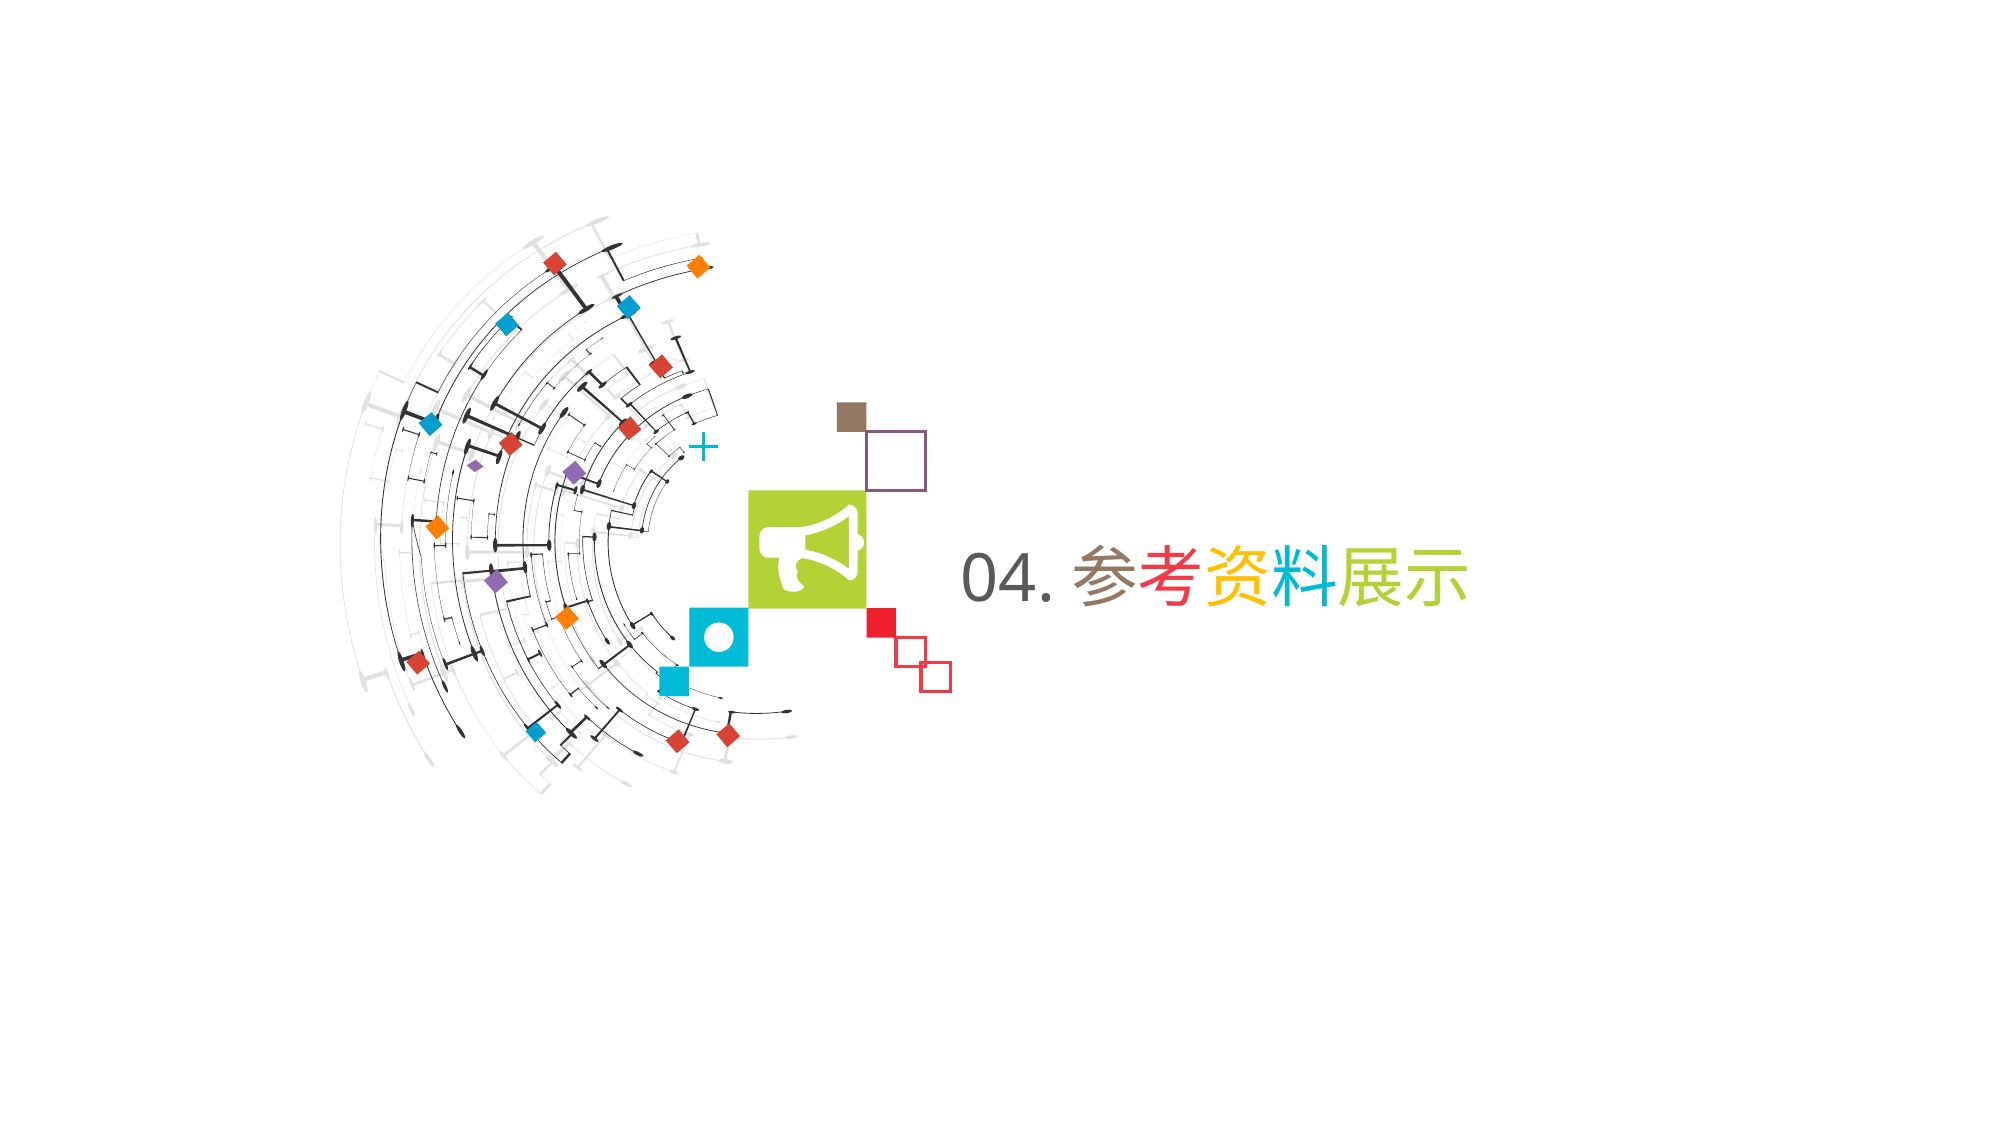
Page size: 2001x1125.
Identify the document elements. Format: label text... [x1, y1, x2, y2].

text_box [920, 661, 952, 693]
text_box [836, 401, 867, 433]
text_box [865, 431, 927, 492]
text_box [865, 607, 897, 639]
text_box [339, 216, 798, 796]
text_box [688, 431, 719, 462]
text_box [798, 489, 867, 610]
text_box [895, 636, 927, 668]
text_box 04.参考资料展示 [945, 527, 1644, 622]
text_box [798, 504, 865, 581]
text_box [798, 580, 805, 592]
--
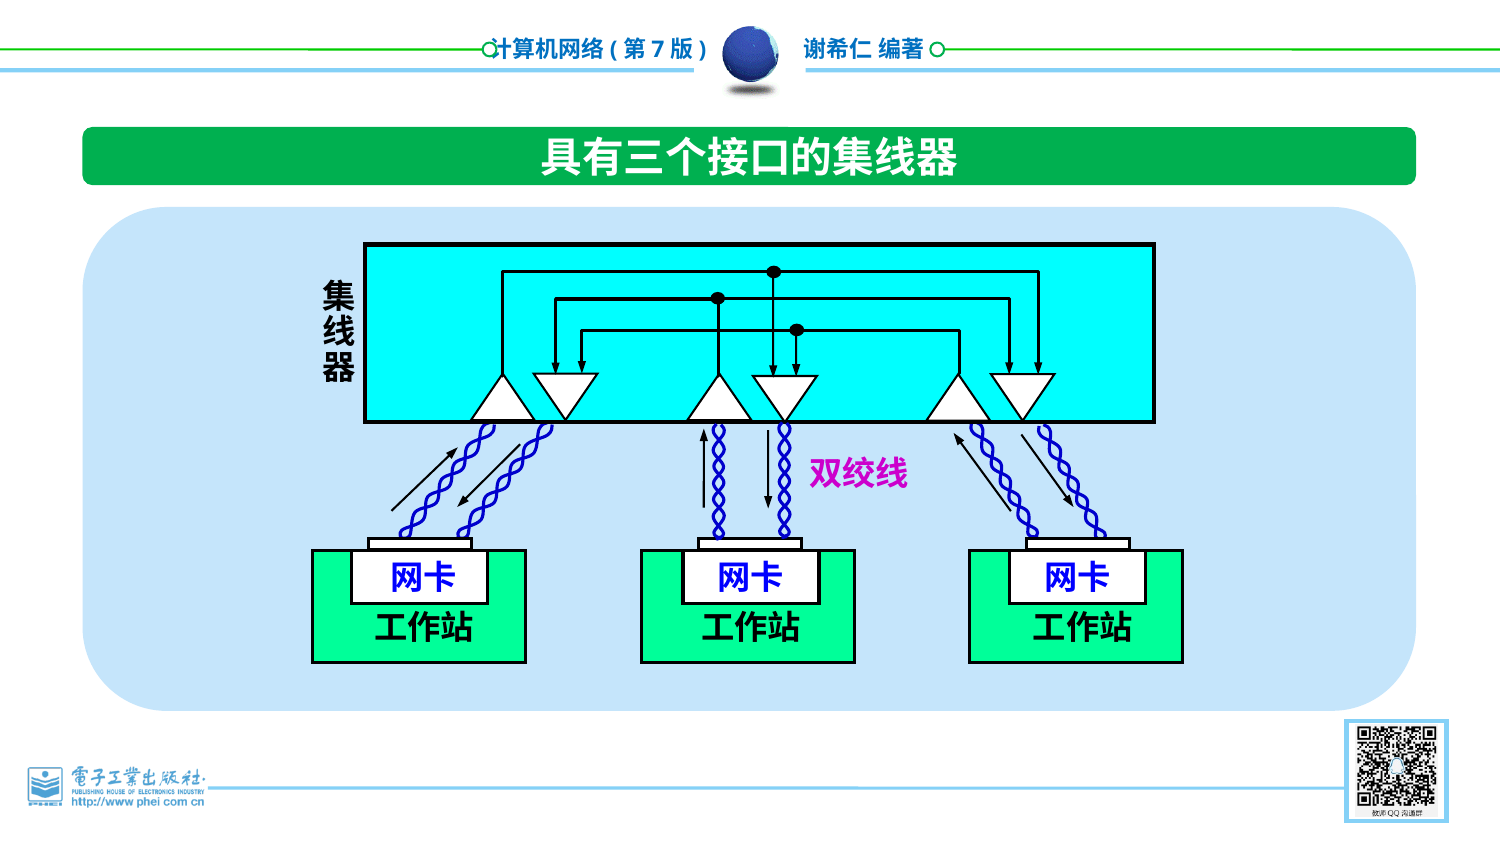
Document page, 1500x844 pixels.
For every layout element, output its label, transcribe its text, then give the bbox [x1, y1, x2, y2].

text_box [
==
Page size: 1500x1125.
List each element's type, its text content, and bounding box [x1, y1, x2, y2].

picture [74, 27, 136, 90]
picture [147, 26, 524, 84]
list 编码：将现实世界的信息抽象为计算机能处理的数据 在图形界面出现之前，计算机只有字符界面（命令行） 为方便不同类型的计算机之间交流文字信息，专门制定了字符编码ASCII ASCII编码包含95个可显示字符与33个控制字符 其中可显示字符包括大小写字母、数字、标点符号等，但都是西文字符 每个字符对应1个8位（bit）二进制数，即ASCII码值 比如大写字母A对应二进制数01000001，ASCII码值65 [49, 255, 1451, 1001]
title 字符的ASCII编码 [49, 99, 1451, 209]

What this task involves: Tally up the lines in the records that contain the word "size" and give only the total.

Task result: 2